Aber die Vibrationen die der Prototyp in dem Video zeigt machen einem schon etwas Angst ; )
Ich denke, da dürften auch die größten Schwierigkeiten des Entwurfs liegen: Zum einen die großen Kräfte und Momente, die durch die zwei Propeller entstehen und durch die relativ langen, dünnen Auslegern übertragen werden müssen. Zum anderen wird es sicherlich Aerodynamische infererenzen zwischen Hauptrotor und den Vortriebspropellern geben, die den Aerodynamikern manche Kopfschmerzen bereiten werden...
Das in Kombination dürfte eine relativ schwere Struktur erforderlich machen, um kritische Vibrationen in allen Fluglagen sicher ausschließen zu können.
Wie in dem Video alleine das Heck vibriert, ich hoffe das ist gut ausgegangen! ; )
Das Konzept der Autorotation im Reiseflug wurde ja auch bereits in einem 1959 in dem Fairey Rotodyne umgesetzt. Damals wurde allerdings für den Hauptrotor ein Blattspitzenantrieb verwendet, was den Vorteil hat, dass kein Drehmoment in den Rumpf eingeleitet wird und die Vortriebsluftschrauben hingen an langen, Auftrieb erzeugenden Flügeln.
Ich wünsche Eurocopter aber, dass sie aus diesem Entwurf vielleicht die Inspiration für ein revolutionäres Fluggerät der Zukunft bekommen.

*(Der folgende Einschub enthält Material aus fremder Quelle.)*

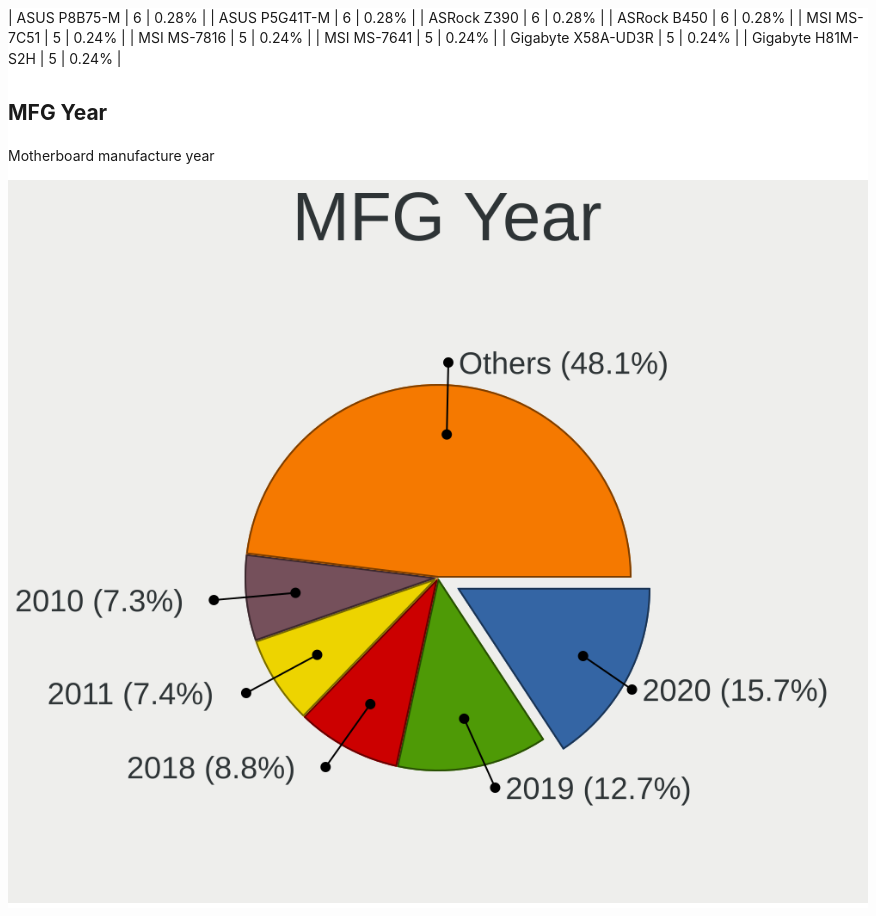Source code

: | ASUS P8B75-M           | 6        | 0.28%   |
| ASUS P5G41T-M          | 6        | 0.28%   |
| ASRock Z390            | 6        | 0.28%   |
| ASRock B450            | 6        | 0.28%   |
| MSI MS-7C51            | 5        | 0.24%   |
| MSI MS-7816            | 5        | 0.24%   |
| MSI MS-7641            | 5        | 0.24%   |
| Gigabyte X58A-UD3R     | 5        | 0.24%   |
| Gigabyte H81M-S2H      | 5        | 0.24%   |

MFG Year
--------

Motherboard manufacture year

![MFG Year](./images/pie_chart/node_year.svg)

Ob dieser Heli für Search and Rescue Missionen tatsächlich geeignet ist, ist fraglich da die Frontpropeller doch relativ nahe an den Türen sind. Ich verstehe nicht, warum man dem Konzept von Sikorsky X2 mit einem Heckpropeller nicht folgte. Bleibt zu hoffen, dass sich das Projekt als Erfolgreich und Gewinnbringend umsetzen lässt. Vielleicht dient der X3 nur der Erprobung um das Zusammenspiel von Aerodynamik und Technik zu erforschen. Auch die Optik finde ich für einen Eurocopter sehr Rätselhaft. Bleibt zu Hoffen das die Redaktion am Ball bleibt...
Dieser Beitrag wurde am 28.09.2010 12:58 Uhr bearbeitet.